■ GOAL ■
Please update these rows by replacing "transcribe" with "copy out" wherever it occurs, leaving everything else unchanged.

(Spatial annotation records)
★ ★ ★ ★ ★

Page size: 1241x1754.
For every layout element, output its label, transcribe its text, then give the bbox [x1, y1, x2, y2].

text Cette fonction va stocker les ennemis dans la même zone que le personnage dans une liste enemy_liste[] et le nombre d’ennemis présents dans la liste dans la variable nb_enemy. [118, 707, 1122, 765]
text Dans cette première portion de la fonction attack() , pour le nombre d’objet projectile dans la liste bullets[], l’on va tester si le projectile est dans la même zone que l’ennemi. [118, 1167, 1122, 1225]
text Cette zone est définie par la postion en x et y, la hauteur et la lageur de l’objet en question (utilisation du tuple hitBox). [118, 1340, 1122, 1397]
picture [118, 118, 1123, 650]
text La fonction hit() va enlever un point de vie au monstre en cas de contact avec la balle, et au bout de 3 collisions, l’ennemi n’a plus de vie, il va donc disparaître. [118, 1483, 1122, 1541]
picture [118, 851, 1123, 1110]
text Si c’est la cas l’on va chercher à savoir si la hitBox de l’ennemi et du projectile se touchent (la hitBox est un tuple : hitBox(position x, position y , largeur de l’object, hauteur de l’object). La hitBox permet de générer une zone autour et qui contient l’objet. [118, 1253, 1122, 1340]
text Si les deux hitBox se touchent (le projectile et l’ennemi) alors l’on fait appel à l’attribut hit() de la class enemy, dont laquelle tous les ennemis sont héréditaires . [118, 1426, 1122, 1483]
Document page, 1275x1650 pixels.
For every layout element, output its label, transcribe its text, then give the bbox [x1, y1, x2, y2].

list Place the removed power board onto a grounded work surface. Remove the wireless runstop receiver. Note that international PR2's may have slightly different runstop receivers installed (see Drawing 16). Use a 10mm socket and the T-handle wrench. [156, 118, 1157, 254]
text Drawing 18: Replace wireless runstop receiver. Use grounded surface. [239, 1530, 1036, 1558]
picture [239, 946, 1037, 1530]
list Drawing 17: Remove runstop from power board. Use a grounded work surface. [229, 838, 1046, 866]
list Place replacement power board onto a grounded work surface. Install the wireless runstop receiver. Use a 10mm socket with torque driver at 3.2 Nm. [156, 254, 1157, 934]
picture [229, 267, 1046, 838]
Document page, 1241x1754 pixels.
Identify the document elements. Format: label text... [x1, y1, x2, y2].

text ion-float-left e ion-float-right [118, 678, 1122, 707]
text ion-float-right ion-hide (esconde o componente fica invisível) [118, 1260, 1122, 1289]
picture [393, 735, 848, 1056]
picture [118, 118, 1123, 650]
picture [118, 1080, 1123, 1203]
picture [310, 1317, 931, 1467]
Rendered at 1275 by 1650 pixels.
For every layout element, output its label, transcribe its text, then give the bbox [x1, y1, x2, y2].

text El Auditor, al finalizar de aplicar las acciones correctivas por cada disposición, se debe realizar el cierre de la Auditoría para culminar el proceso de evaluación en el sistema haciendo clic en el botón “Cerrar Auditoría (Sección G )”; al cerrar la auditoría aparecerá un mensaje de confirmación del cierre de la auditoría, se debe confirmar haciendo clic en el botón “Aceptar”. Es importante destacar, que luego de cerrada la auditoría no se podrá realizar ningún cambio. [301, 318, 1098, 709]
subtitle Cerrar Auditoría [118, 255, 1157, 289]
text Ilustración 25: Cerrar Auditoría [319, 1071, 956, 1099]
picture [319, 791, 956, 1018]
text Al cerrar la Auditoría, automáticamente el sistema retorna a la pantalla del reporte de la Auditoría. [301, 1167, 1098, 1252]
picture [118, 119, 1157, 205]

★ ★ ★ ★ ★

■ EXPECTED OUTPUT ■
Page size: 1241x1754.
For every layout element, output its label, copy out its text, then give the bbox [x1, y1, x2, y2].

text Cette fonction va stocker les ennemis dans la même zone que le personnage dans une liste enemy_liste[] et le nombre d’ennemis présents dans la liste dans la variable nb_enemy. [118, 707, 1122, 765]
text Dans cette première portion de la fonction attack() , pour le nombre d’objet projectile dans la liste bullets[], l’on va tester si le projectile est dans la même zone que l’ennemi. [118, 1167, 1122, 1225]
text Cette zone est définie par la postion en x et y, la hauteur et la lageur de l’objet en question (utilisation du tuple hitBox). [118, 1340, 1122, 1397]
picture [118, 118, 1123, 650]
text La fonction hit() va enlever un point de vie au monstre en cas de contact avec la balle, et au bout de 3 collisions, l’ennemi n’a plus de vie, il va donc disparaître. [118, 1483, 1122, 1541]
picture [118, 851, 1123, 1110]
text Si c’est la cas l’on va chercher à savoir si la hitBox de l’ennemi et du projectile se touchent (la hitBox est un tuple : hitBox(position x, position y , largeur de l’object, hauteur de l’object). La hitBox permet de générer une zone autour et qui contient l’objet. [118, 1253, 1122, 1340]
text Si les deux hitBox se touchent (le projectile et l’ennemi) alors l’on fait appel à l’attribut hit() de la class enemy, dont laquelle tous les ennemis sont héréditaires . [118, 1426, 1122, 1483]
Document page, 1275x1650 pixels.
For every layout element, output its label, copy out its text, then give the bbox [x1, y1, x2, y2].

list Place the removed power board onto a grounded work surface. Remove the wireless runstop receiver. Note that international PR2's may have slightly different runstop receivers installed (see Drawing 16). Use a 10mm socket and the T-handle wrench. [156, 118, 1157, 254]
text Drawing 18: Replace wireless runstop receiver. Use grounded surface. [239, 1530, 1036, 1558]
picture [239, 946, 1037, 1530]
list Drawing 17: Remove runstop from power board. Use a grounded work surface. [229, 838, 1046, 866]
list Place replacement power board onto a grounded work surface. Install the wireless runstop receiver. Use a 10mm socket with torque driver at 3.2 Nm. [156, 254, 1157, 934]
picture [229, 267, 1046, 838]
Document page, 1241x1754 pixels.
Identify the document elements. Format: label text... [x1, y1, x2, y2].

text ion-float-left e ion-float-right [118, 678, 1122, 707]
text ion-float-right ion-hide (esconde o componente fica invisível) [118, 1260, 1122, 1289]
picture [393, 735, 848, 1056]
picture [118, 118, 1123, 650]
picture [118, 1080, 1123, 1203]
picture [310, 1317, 931, 1467]
Rendered at 1275 by 1650 pixels.
For every layout element, output its label, copy out its text, then give the bbox [x1, y1, x2, y2].

text El Auditor, al finalizar de aplicar las acciones correctivas por cada disposición, se debe realizar el cierre de la Auditoría para culminar el proceso de evaluación en el sistema haciendo clic en el botón “Cerrar Auditoría (Sección G )”; al cerrar la auditoría aparecerá un mensaje de confirmación del cierre de la auditoría, se debe confirmar haciendo clic en el botón “Aceptar”. Es importante destacar, que luego de cerrada la auditoría no se podrá realizar ningún cambio. [301, 318, 1098, 709]
subtitle Cerrar Auditoría [118, 255, 1157, 289]
text Ilustración 25: Cerrar Auditoría [319, 1071, 956, 1099]
picture [319, 791, 956, 1018]
text Al cerrar la Auditoría, automáticamente el sistema retorna a la pantalla del reporte de la Auditoría. [301, 1167, 1098, 1252]
picture [118, 119, 1157, 205]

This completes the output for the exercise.